## EXERCISE GOAL
Here, the job is to give back every entry below unchanged, omitting pictures.

## RECORDS FOR THIS TASK
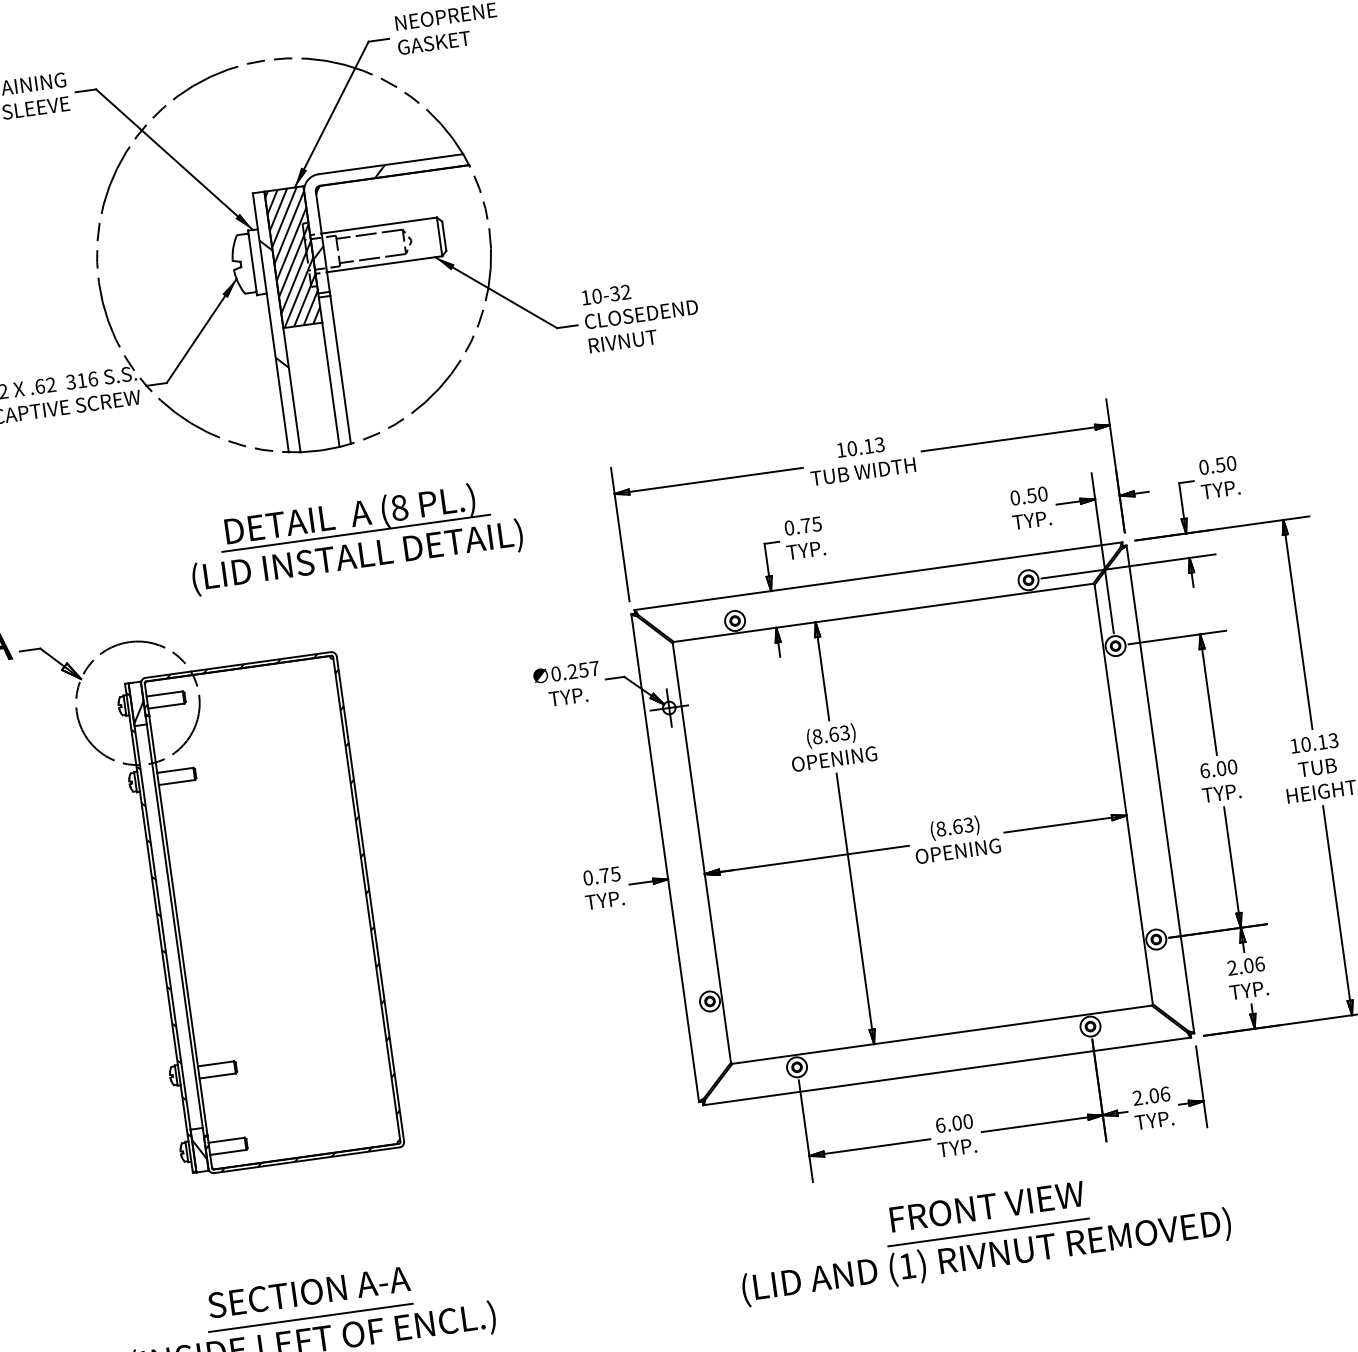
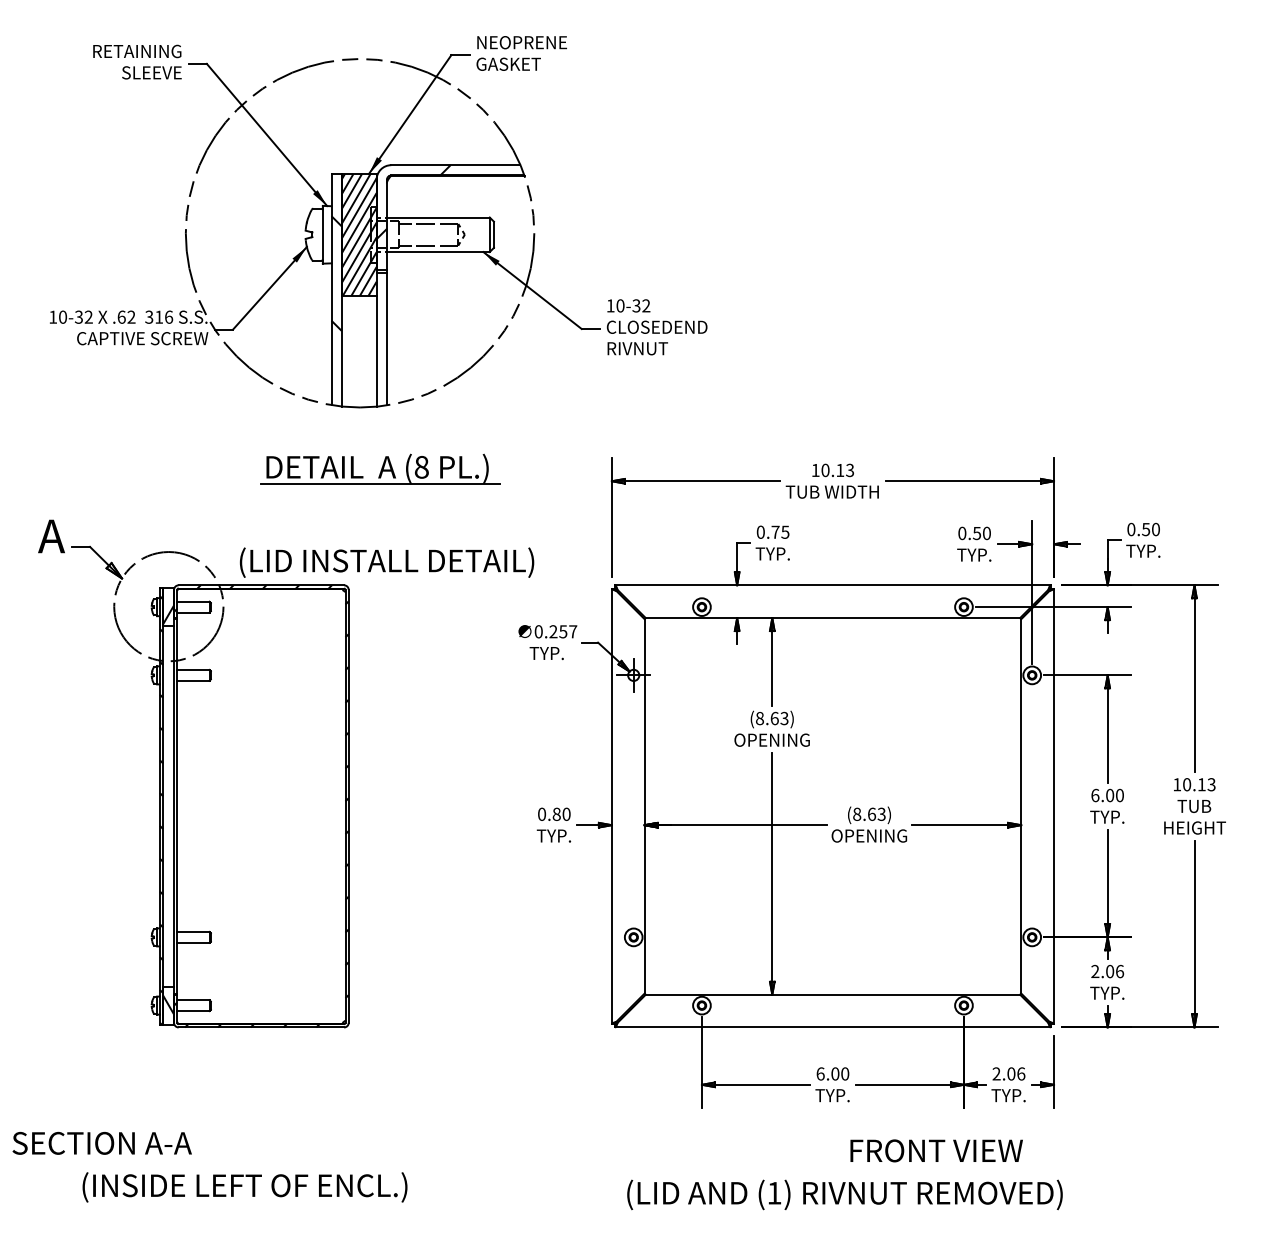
text: (357, 557) -> (386, 562), moved
text: (609, 873) -> (561, 813), 0.75 -> 0.80
text: (987, 1206) -> (936, 1150), moved
line: (988, 1232) -> (849, 1173), removed
text: (308, 1291) -> (101, 1142), moved
line: (310, 1318) -> (245, 1166), removed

## EXERCISE SOLUTION
text: (357, 557) -> (386, 562), moved
text: (609, 873) -> (561, 813), 0.75 -> 0.80
text: (987, 1206) -> (936, 1150), moved
line: (988, 1232) -> (849, 1173), removed
text: (308, 1291) -> (101, 1142), moved
line: (310, 1318) -> (245, 1166), removed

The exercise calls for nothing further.